## Quoted passage
____

Douglas A. McIntyre is the co-founder, chief executive officer and editor in chief of 24/7 Wall St. and 24/7 Tempo. He has held these jobs since 2006.

McIntyre has written thousands of articles for 24/7 Wall St. He is an expert on corporate finance, the automotive industry, media companies and international finance. He has edited articles on national demographics, sports, personal income and travel.

His work has been quoted or mentioned in The New York Times, The Wall Street Journal, Los Angeles Times, The Washington Post, NBC News, Time, The New Yorker, HuffPost USA Today, Business Insider, Yahoo, AOL, MarketWatch, The Atlantic, Bloomberg, New York Post, Chicago Tribune, Forbes, The Guardian and many other major publications. McIntyre has been a guest on CNBC, the BBC and television and radio stations across the country.

A magna cum laude graduate of Harvard College, McIntyre also was president of The Harvard Advocate. Founded in 1866, the Advocate is the oldest college publication in the United States.

____

Camera calibration data

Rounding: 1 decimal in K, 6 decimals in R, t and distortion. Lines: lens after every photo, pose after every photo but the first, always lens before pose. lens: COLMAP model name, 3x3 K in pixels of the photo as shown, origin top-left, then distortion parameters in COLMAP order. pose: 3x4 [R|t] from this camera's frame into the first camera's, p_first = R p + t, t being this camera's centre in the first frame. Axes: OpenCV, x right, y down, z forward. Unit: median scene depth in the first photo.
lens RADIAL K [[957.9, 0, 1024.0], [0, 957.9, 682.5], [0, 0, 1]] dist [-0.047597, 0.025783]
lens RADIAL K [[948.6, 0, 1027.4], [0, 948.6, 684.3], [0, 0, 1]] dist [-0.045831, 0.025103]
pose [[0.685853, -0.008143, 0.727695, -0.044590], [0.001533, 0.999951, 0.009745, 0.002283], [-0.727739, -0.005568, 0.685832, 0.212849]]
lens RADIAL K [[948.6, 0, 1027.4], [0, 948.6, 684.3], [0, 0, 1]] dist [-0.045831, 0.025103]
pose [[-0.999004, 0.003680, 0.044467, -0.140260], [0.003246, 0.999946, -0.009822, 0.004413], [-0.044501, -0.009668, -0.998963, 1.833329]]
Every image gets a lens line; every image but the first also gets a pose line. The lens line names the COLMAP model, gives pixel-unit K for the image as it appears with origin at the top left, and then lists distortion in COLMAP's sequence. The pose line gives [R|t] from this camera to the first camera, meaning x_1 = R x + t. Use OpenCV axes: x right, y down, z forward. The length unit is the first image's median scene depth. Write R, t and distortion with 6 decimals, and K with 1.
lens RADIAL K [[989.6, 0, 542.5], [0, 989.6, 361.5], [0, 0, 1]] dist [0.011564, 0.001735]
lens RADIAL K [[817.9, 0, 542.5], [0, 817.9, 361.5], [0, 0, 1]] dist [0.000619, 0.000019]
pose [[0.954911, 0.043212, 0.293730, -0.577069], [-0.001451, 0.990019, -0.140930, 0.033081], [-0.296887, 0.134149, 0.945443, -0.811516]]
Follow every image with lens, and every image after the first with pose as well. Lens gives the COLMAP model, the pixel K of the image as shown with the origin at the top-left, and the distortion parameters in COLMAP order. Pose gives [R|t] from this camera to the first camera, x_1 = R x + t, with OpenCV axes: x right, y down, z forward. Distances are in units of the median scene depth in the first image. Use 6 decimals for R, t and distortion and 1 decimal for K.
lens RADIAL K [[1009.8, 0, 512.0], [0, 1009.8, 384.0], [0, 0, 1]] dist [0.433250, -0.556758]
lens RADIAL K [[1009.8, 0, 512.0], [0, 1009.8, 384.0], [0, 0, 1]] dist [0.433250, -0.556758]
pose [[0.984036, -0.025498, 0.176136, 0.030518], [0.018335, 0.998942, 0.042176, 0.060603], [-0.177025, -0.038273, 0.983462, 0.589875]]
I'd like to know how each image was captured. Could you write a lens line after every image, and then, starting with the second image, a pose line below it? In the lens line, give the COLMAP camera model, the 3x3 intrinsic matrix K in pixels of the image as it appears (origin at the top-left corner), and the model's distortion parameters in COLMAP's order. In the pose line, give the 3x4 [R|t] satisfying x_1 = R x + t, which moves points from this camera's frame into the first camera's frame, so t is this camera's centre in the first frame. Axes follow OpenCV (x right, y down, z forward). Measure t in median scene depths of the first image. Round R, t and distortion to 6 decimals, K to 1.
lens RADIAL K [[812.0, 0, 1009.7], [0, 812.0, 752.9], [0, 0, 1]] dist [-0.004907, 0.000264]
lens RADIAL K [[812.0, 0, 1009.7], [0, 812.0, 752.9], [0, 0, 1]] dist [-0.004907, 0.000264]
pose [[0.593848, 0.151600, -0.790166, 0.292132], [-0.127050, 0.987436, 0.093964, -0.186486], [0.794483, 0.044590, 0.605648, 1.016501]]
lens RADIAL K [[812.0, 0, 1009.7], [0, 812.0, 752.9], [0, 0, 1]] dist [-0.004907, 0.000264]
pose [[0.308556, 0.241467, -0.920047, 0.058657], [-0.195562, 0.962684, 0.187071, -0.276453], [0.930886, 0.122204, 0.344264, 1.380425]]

____

## Task requirements
Continue the biography of Douglas A. McIntyre at the top of the page, starting after its last sentence.

## Written reply
TheStreet.com, Comps.com and Edgar Online are some of the public companies for which McIntyre served on the board of directors. He was a Vicinity Corporation board member when the company was sold to Microsoft in 2002. He served on the audit committees of some of these companies.

McIntyre has been the CEO of FutureSource, a provider of trading terminals and news to commodities and futures traders. He was president of Switchboard, the online phone directory company. He served as chairman and CEO of On2 Technologies, the video compression company that provided video compression software for Adobe’s Flash. Google bought On2 in 2009.